Niemniej Sławek, nawet gdy jest „zdrowy”, to znaczy gdy nie ma żadnej infekcji ani zaostrzenia muko, w zwykłym dniu wykonuje 3 ok. półgodzinne inhalacje, 2 sesje rehabilitacji, do każdego posiłku otrzymuje leki dobrane w dawce każdorazowo do tego, co na talerzu oraz połyka garść tabletek – leków i niezbędnych dla zdrowia witamin, które muko mu kradnie, w rytmie codziennym oraz cotygodniowym. Ma 11 lat i ogromnie frustruje go zarówno czas „tracony” na inhalacje i rehabilitacje, jak i to, że muko rozbija te przyjemności, które mają jego koledzy – nie może z kolegami pójść na lody, czy inną przekąskę, jeśli nie ma przy sobie Kreonu i wody do jego popicia, a nawet jeśli ma – musi się z nami skontaktować, aby ustalić jaką dawkę musi połknąć. Z zabaw, imprez i wycieczek wraca wcześniej, bo wieczorem czekają czasochłonne inhalacje i rehabilitacja.

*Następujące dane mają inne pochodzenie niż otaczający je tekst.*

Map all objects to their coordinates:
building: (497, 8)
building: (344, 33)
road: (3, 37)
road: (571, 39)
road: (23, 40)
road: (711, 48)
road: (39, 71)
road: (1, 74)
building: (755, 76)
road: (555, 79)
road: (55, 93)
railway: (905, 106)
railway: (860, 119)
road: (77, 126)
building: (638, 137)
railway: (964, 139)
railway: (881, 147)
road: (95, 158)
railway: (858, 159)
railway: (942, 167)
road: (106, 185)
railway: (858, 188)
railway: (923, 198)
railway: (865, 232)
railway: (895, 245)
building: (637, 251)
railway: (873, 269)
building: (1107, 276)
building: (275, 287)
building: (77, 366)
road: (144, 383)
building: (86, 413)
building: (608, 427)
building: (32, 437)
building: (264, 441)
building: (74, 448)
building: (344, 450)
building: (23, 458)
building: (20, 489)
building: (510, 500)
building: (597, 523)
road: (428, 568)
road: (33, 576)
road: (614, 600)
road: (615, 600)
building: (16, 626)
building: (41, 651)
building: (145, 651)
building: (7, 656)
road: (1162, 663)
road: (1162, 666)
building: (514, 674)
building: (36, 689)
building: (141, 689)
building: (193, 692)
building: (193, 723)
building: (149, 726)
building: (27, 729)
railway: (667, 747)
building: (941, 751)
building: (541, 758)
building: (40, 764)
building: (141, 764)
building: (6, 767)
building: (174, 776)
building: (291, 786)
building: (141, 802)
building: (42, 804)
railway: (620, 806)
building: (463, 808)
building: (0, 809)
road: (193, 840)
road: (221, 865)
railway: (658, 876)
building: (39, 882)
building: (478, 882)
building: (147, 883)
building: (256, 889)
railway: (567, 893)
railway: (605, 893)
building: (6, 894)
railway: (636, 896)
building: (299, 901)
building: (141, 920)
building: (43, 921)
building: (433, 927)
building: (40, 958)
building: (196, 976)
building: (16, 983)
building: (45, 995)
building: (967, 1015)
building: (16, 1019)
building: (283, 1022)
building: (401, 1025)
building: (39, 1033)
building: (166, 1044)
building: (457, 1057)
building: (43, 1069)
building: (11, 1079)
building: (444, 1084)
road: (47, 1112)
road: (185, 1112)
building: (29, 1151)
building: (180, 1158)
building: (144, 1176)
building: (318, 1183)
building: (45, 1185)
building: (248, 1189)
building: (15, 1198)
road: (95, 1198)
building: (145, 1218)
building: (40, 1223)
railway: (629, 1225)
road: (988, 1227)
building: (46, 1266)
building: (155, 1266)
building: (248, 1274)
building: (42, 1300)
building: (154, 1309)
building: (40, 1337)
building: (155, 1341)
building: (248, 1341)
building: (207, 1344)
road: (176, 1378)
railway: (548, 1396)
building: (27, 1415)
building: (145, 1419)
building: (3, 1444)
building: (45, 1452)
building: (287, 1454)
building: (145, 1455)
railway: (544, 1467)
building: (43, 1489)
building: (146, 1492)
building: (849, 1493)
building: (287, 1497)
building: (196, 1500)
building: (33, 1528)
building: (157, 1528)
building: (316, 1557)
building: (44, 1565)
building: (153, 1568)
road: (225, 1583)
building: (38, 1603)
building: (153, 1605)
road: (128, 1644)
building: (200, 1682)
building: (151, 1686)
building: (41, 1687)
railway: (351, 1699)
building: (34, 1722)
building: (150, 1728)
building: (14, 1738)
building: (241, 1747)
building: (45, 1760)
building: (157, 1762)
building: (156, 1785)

Wyjazd z nocowaniem jest możliwy właściwie tylko z rodzicem, bo sprzęt do inhalacji i rehabilitacji wymaga wciąż obsługi dorosłego zaznajomionego z tematem, nie mówiąc już o przeniesieniu tego całego majdanu. Dla "prawie nastolatka" jest to wszystko sytuacją bardzo niekomfortową i frustrującą.